LITTLE ROCK -- Researchers at the University of Arkansas for Medical Sciences recently received two awards totaling $2.23 million for UAMS' continuing examination of therapies to treat multiple myeloma, according to a news release.
Myeloma Center research director Dr. Fenghuang "Frank" Zhan, and John D. Shaughnessy Jr., professor of medicine, will lead projects funded by a $1.73 million National Institutes of Health U54 grant and a $500,000 Myeloma Solutions Fund award. The NIH U54 grant collaborates with the Baylor College of Medicine and Duke University. The Myeloma Solutions Fund award includes a collaboration between UAMS, the University of Texas MD Anderson Cancer Center and the Houston Methodist Neal Cancer Center, the release said.
Zhan is the principal investigator for a project entitled "Prevention of MGUS Progression to Multiple Myeloma by Modulating the Bone Marrow Microenvironment." MGUS refers to monoclonal gammopathy of undetermined significance, a premalignant condition of antibody-producing plasma cells that can frequently progress to multiple myeloma or Waldenstrom's macroglobulinemia.
"The long-term objective is to determine the functional role of the bone marrow microenvironment in the development of MGUS and its eventual progression to myeloma," Zhan said in the release. "The prevalence of MGUS increases with age, suggesting that risk factors associated with aging are important in MGUS development."
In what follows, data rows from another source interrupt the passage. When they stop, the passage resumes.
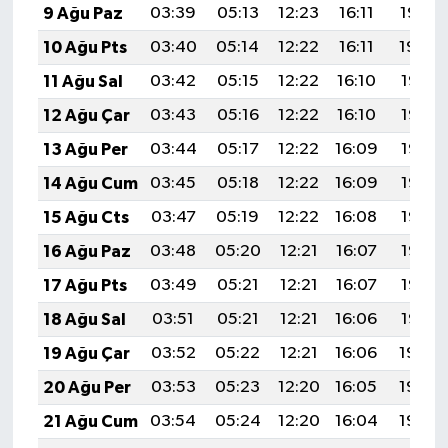
9 Ağu Paz
03:39
05:13
12:23
16:11
19:22
10 Ağu Pts
03:40
05:14
12:22
16:11
19:20
11 Ağu Sal
03:42
05:15
12:22
16:10
19:19
12 Ağu Çar
03:43
05:16
12:22
16:10
19:18
13 Ağu Per
03:44
05:17
12:22
16:09
19:17
14 Ağu Cum
03:45
05:18
12:22
16:09
19:16
15 Ağu Cts
03:47
05:19
12:22
16:08
19:14
16 Ağu Paz
03:48
05:20
12:21
16:07
19:13
17 Ağu Pts
03:49
05:21
12:21
16:07
19:12
18 Ağu Sal
03:51
05:21
12:21
16:06
19:10
19 Ağu Çar
03:52
05:22
12:21
16:06
19:09
20 Ağu Per
03:53
05:23
12:20
16:05
19:08
21 Ağu Cum
03:54
05:24
12:20
16:04
19:06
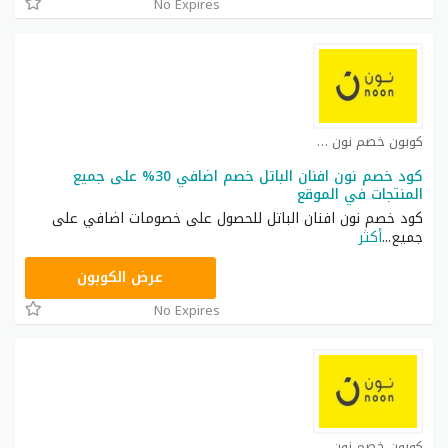
No Expires
كوبون خصم نون مصر كوبون
كود خصم نون افنان الباتل خصم اضافي 30% على جميع
المنتجات في الموقع
كود خصم نون افنان الباتل للحصول على خصومات اضافي على
جميع
...
أكثر
RRF24
عرض الكوبون
No Expires
كوبون خصم نون مصر كوبون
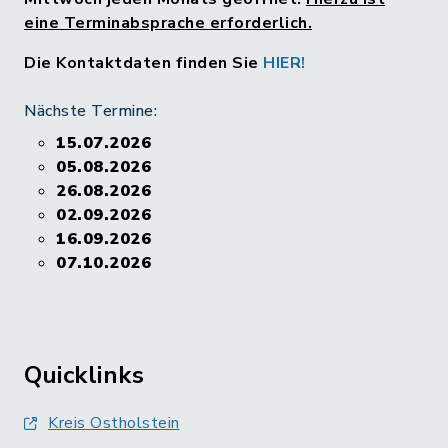
eine Terminabsprache erforderlich.
Die Kontaktdaten finden Sie
HIER!
Nächste Termine:
15.07.2026
05.08.2026
26.08.2026
02.09.2026
16.09.2026
07.10.2026
Quicklinks
Kreis Ostholstein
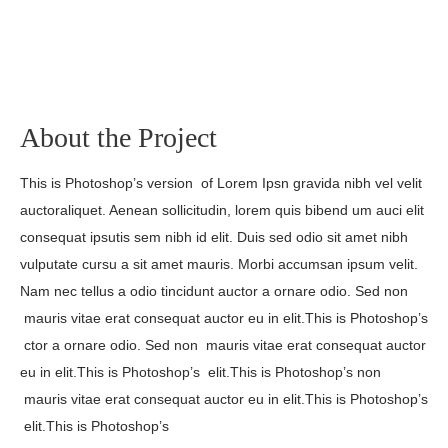
About the Project
This is Photoshop’s version of Lorem Ipsn gravida nibh vel velit
auctoraliquet. Aenean sollicitudin, lorem quis bibend um auci elit
consequat ipsutis sem nibh id elit. Duis sed odio sit amet nibh
vulputate cursu a sit amet mauris. Morbi accumsan ipsum velit.
Nam nec tellus a odio tincidunt auctor a ornare odio. Sed non
mauris vitae erat consequat auctor eu in elit.This is Photoshop’s
ctor a ornare odio. Sed non mauris vitae erat consequat auctor
eu in elit.This is Photoshop’s elit.This is Photoshop’s non
mauris vitae erat consequat auctor eu in elit.This is Photoshop’s
elit.This is Photoshop’s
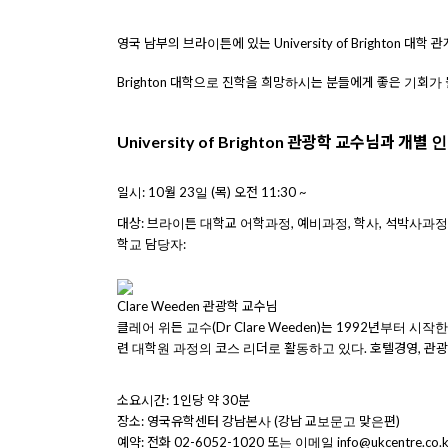
영국 남부의 브라이튼에 있는
University of Brighton
대학 
Brighton
대학으로 진학을 희망하시는 분들에게 좋은 기회가 
University of Brighton
관광학 교수님과 개별
인
일시
: 10
월
23
일
(목
)
오전
11:30
~
대상
:
브라이튼
대
학교 어학과정
,
예비과정
,
학사
,
석박사과
학교 담당자
:
Clare Weeden
관광학 교수님
클레어 위든 교수
(Dr Clare Weeden)
는
1992
년부터 시작한
련 대학원 과정의 코스 리더로 활동하고 있다
.
호텔경영
,
관광
소요시간
: 1
인당
약
30
분
장소
:
영국유학센터
강남본사
(
강남
교보문고
맞은편
)
예약
:
전화
02-6052-1020
또는
이메일
info@ukcentre.co.k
Shaughnessy directs the Bioinformatics Core of the U54 project.
"Our goal is to provide in-depth molecular analysis of malignant plasma cells and the cells of the bone microenvironment isolated from patients enrolled in clinical trials over the past 25 years at UAMS, with the aim of distinguishing targetable molecular events in MGUS that has progressed to multiple myeloma or Waldenstrom's macroglobulinemia from MGUS that has remained stable for many years," Shaughnessy said in the release.
Shaughnessy added that the results will aid in the identification and "interception" of high-risk MGUS before it converts to overt malignancy requiring intensive therapy" to be carried out through the grant awarded by the NIH's Cancer Prevention-Interception Targeted Agent Discovery Program (CAP-IT) through the National Cancer Institute.